§ **Extracted entries**

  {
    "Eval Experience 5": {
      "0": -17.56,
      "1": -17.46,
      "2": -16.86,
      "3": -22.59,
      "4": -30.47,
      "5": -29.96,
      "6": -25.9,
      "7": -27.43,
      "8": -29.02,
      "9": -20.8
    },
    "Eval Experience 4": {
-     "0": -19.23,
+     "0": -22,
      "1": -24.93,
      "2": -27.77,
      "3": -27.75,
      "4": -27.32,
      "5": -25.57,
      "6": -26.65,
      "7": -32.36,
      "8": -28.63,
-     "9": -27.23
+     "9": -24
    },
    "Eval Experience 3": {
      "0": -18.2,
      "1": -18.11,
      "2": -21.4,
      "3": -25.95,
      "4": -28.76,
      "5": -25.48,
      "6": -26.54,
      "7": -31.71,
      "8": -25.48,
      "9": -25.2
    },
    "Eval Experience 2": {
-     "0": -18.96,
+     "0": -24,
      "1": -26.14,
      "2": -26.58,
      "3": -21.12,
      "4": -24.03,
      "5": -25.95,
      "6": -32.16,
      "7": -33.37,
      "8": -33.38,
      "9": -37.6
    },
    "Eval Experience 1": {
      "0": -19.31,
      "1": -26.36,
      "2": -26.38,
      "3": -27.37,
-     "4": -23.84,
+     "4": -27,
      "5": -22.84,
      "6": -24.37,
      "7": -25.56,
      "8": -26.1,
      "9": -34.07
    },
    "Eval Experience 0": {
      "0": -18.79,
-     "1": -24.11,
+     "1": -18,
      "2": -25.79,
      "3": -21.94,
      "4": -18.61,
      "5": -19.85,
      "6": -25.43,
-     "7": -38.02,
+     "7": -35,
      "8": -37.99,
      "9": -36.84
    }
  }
---
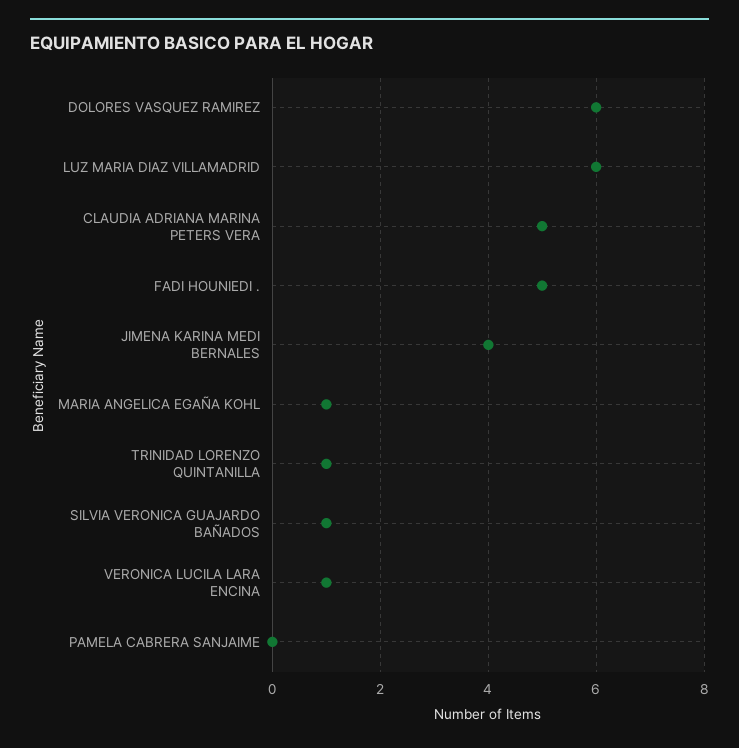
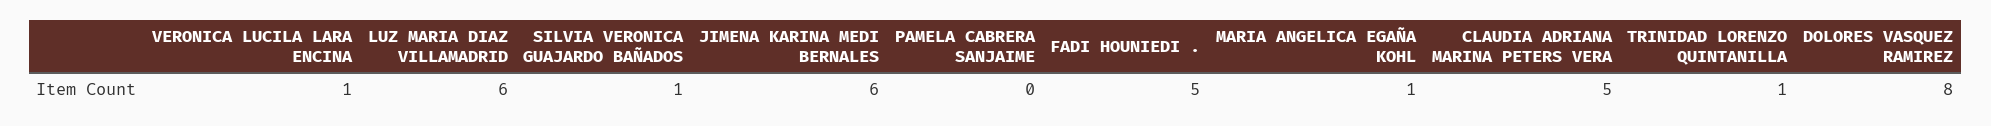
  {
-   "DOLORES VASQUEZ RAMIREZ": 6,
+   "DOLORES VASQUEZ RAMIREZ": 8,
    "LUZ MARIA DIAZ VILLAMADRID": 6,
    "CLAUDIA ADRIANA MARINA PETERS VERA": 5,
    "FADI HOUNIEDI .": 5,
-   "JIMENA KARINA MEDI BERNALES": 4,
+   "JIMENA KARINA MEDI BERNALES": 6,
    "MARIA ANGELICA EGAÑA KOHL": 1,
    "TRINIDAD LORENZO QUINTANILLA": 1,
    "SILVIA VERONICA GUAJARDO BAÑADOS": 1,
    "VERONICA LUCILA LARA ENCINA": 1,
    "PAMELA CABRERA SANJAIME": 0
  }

§ **To-do item**
Where a line in the records above contains the string "MARIA", copy that line.

§ **Task response**
    "LUZ MARIA DIAZ VILLAMADRID": 6,
    "MARIA ANGELICA EGAÑA KOHL": 1,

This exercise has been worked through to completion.